The Bingo! Parlor brings a lot of New Orleans into a very little space
Posted by: Sean David Hobbs
in Music Notes
on Nov 01, 2009
NEW ORLEANS | It is Wednesday night in City Park and everything is still. Voodoo Fest will start in two days, but for now the unlit stages sit ready and primed. From Friday to Sunday the audience will throng in inebriated costumed mass to hear international mega-bands such as Kiss, Jane’s Addiction, Emminem, Lenny Kravitz and Widespread Panic.
Yet a smaller stage featuring local talent – The Bingo! Parlor – rises as a yellow and red striped tent at the entrance of the Voodoo Music Experience. Set among art installations and next to a small lake, the Bingo! Parlor combines influences of Tom Waits, “Hee-Haw” and Pee-Wee's Playhouse to produce a tent full of musical vaudeville, of strip tease, and of New Orleanian-ness. Local celebrity and co-founder of the Bingo! Parlor Clint Maedgen explains, “(The Bingo! Parlor) is something of a family reunion... It is fun to shine the light on our friends.”

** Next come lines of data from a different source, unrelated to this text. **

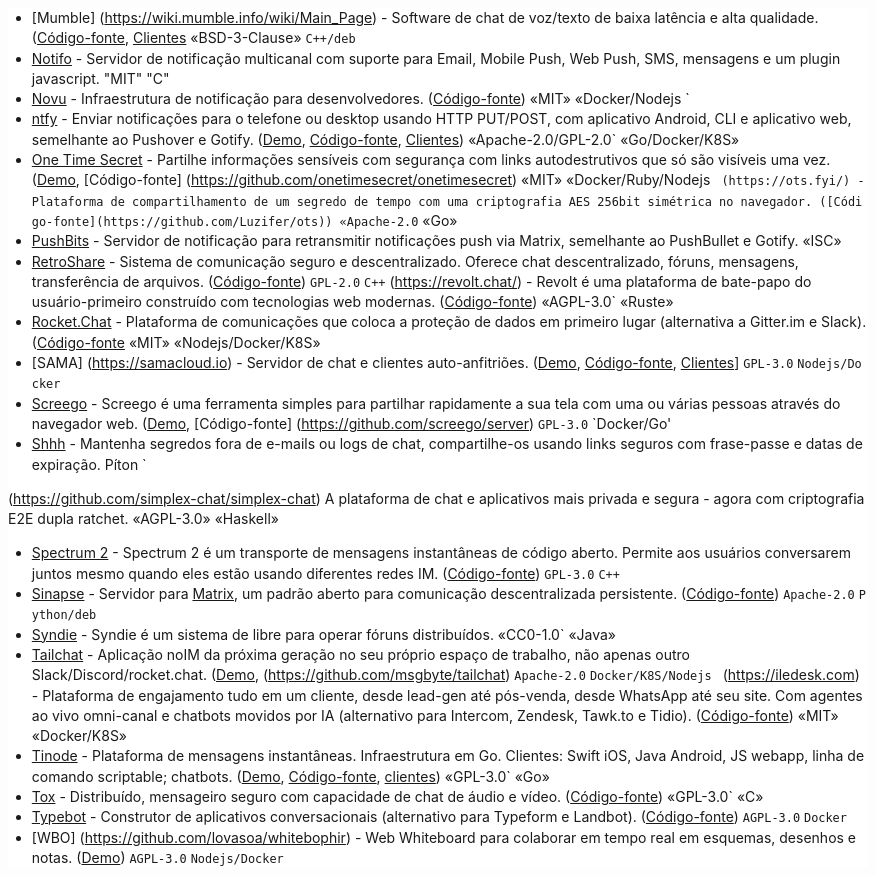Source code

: - [Mumble] (https://wiki.mumble.info/wiki/Main_Page) - Software de chat de voz/texto de baixa latência e alta qualidade. ([Código-fonte](https://github.com/mumble-voip/mumble), [Clientes](https://wiki.mumble.info/wiki/3rd_Party_Aplications) «BSD-3-Clause» `C++/deb `
- [Notifo](https://github.com/notifo-io/notifo) - Servidor de notificação multicanal com suporte para Email, Mobile Push, Web Push, SMS, mensagens e um plugin javascript. "MIT" "C"
- [Novu](https://novu.co/) - Infraestrutura de notificação para desenvolvedores. ([Código-fonte](https://github.com/novuhq/novu/)) «MIT» «Docker/Nodejs `
- [ntfy](https://ntfy.sh/) - Enviar notificações para o telefone ou desktop usando HTTP PUT/POST, com aplicativo Android, CLI e aplicativo web, semelhante ao Pushover e Gotify. ([Demo](https://ntfy.sh/app), [Código-fonte](https://github.com/binwiederhier/ntfy), [Clientes](https://github.com/binwiederhier/ntfy-android)) «Apache-2.0/GPL-2.0` «Go/Docker/K8S»
- [One Time Secret](https://docs.onetimesecret.com) - Partilhe informações sensíveis com segurança com links autodestrutivos que só são visíveis uma vez. ([Demo](https://onetimesecret.com), [Código-fonte] (https://github.com/onetimesecret/onetimesecret) «MIT» «Docker/Ruby/Nodejs `
(https://ots.fyi/) - Plataforma de compartilhamento de um segredo de tempo com uma criptografia AES 256bit simétrica no navegador. ([Código-fonte](https://github.com/Luzifer/ots)) «Apache-2.0` «Go»
- [PushBits](https://github.com/pushbits/server) - Servidor de notificação para retransmitir notificações push via Matrix, semelhante ao PushBullet e Gotify. «ISC»
- [RetroShare](https://retroshare.cc) - Sistema de comunicação seguro e descentralizado. Oferece chat descentralizado, fóruns, mensagens, transferência de arquivos. ([Código-fonte](https://github.com/RetroShare/RetroShare)) `GPL-2.0` `C++`
(https://revolt.chat/) - Revolt é uma plataforma de bate-papo do usuário-primeiro construído com tecnologias web modernas. ([Código-fonte](https://github.com/revoltchat/self-hosted)) «AGPL-3.0` «Ruste»
- [Rocket.Chat](https://rocket.chat/) - Plataforma de comunicações que coloca a proteção de dados em primeiro lugar (alternativa a Gitter.im e Slack). ([Código-fonte](https://github.com/RocketChat/Rocket.Chat) «MIT» «Nodejs/Docker/K8S»
- [SAMA] (https://samacloud.io) - Servidor de chat e clientes auto-anfitriões. ([Demo](https://app.samacloud.io/demo), [Código-fonte](https://github.com/SAMA-Communications/sama-server), [Clientes](https://github.com/SAMA-Communications/sama-client)] `GPL-3.0` `Nodejs/Docker `
- [Screego](https://screego.net) - Screego é uma ferramenta simples para partilhar rapidamente a sua tela com uma ou várias pessoas através do navegador web. ([Demo](https://app.screego.net/), [Código-fonte] (https://github.com/screego/server) `GPL-3.0` `Docker/Go'
- [Shhh](https://github.com/smallwat3r/shhh) - Mantenha segredos fora de e-mails ou logs de chat, compartilhe-os usando links seguros com frase-passe e datas de expiração. Píton `

(https://github.com/simplex-chat/simplex-chat) A plataforma de chat e aplicativos mais privada e segura - agora com criptografia E2E dupla ratchet. «AGPL-3.0» «Haskell»
- [Spectrum 2](https://spectrum.im/) - Spectrum 2 é um transporte de mensagens instantâneas de código aberto. Permite aos usuários conversarem juntos mesmo quando eles estão usando diferentes redes IM. ([Código-fonte](https://github.com/SpectrumIM/spectrum2)) `GPL-3.0` `C++`
- [Sinapse](https://element-hq.github.io/synapse/latest/index.html) - Servidor para [Matrix](https://matrix.org/), um padrão aberto para comunicação descentralizada persistente. ([Código-fonte](https://github.com/element-hq/synapse)) `Apache-2.0` `Python/deb `
- [Syndie](https://syndie.de) - Syndie é um sistema de libre para operar fóruns distribuídos. «CC0-1.0` «Java»
- [Tailchat](https://tailchat.msgbyte.com/) - Aplicação noIM da próxima geração no seu próprio espaço de trabalho, não apenas outro Slack/Discord/rocket.chat. ([Demo](https://nightly.paw.msgbyte.com/), (https://github.com/msgbyte/tailchat) `Apache-2.0` `Docker/K8S/Nodejs `
(https://iledesk.com) - Plataforma de engajamento tudo em um cliente, desde lead-gen até pós-venda, desde WhatsApp até seu site. Com agentes ao vivo omni-canal e chatbots movidos por IA (alternativo para Intercom, Zendesk, Tawk.to e Tidio). ([Código-fonte](https://github.com/Tiledesk)) «MIT» «Docker/K8S»
- [Tinode](https://github.com/tinode) - Plataforma de mensagens instantâneas. Infraestrutura em Go. Clientes: Swift iOS, Java Android, JS webapp, linha de comando scriptable; chatbots. ([Demo](https://sandbox.tinode.co/), [Código-fonte](https://github.com/tinode/chat), [clientes](https://github.com/tinode/webapp)) «GPL-3.0` «Go»
- [Tox](https://tox.chat/) - Distribuído, mensageiro seguro com capacidade de chat de áudio e vídeo. ([Código-fonte](https://github.com/TokTok/c-toxcore)) «GPL-3.0` «C»
- [Typebot](https://typebot.io) - Construtor de aplicativos conversacionais (alternativo para Typeform e Landbot). ([Código-fonte](https://github.com/baptisteArno/typebot.io)) `AGPL-3.0` `Docker `
- [WBO] (https://github.com/lovasoa/whitebophir) - Web Whiteboard para colaborar em tempo real em esquemas, desenhos e notas. ([Demo](https://wbo.ophir.dev/)) `AGPL-3.0` `Nodejs/Docker `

The Parlor is now laid out and messy. Sound and light producers test and call into microphones. Maedgen and Bingo! Parlor Director Ron Rona introduce themselves and guide me behind the Bingo! Parlor tent to a smaller tent for our interview. While Bingo! Parlor is the realization of a dream Rona is excited for the future, “We're just getting started.... We can make Bingo into a touring experience.”
Maedgen agrees believing the local jazz/bohemia rock/brass band beat music scene can only exist in New Orleans. Maedgen relates, “The whole (sound) would be different were we playing in another city.”

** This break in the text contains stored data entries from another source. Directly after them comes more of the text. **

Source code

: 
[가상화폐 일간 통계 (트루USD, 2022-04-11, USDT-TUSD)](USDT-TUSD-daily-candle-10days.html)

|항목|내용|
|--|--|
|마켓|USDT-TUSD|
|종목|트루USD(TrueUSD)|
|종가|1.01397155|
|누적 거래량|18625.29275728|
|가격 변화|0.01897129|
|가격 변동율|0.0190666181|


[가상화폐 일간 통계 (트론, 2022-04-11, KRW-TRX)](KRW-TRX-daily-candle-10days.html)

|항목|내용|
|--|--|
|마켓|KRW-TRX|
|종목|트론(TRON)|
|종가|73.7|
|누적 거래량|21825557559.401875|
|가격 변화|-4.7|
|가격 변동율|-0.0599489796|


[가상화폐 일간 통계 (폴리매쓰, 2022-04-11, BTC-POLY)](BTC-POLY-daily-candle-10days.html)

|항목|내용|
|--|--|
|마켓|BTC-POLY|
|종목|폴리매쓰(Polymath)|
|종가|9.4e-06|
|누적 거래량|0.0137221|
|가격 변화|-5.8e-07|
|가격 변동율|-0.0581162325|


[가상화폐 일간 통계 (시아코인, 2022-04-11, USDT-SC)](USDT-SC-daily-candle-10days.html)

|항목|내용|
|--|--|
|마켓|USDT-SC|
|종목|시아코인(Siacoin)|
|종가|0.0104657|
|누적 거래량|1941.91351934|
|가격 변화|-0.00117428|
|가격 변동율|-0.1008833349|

But there are problems. Some local musicians feel slighted by Bingo! Parlor and Voodoo Fest. For the past 9 years the Land of Nod Experiment Stage showcased local talent at Voodoo Fest. The Bingo! Parlor is a relatively new stage compared to Land Of Nod Experiment. This year because of financial concerns Land of Nod Experiment was not included in the Voodoo Fest. Some musicians feel that Bingo! Parlor and Voodoo Fest chief Steve Rehage worked together to push Land of Nod Experiment out of Voodoo Fest by “stealing” musicians and getting them to perform at Bingo! Parlor.
Maedgen shakes his head at these accusations, “I was very, very sad to hear they (Land of Nod Experiment) are not performing. We hope they are here (at Voodoo Fest) next year. We're not about to try to bust up anyone else's show.” Rona states, “I love Dan Sheridan (Land of Nod director) and I have a lot to learn from him.”
The show will start soon. We all know that. All is calm now but it is picking up. An energy surrounds this City Park this evening. Halloween is coming to New Orleans and Voodoo Fest is the beginning of the spinning Big Easy carnival which can only end broken stringed and twisted during a Festival named after Jazz far off in May.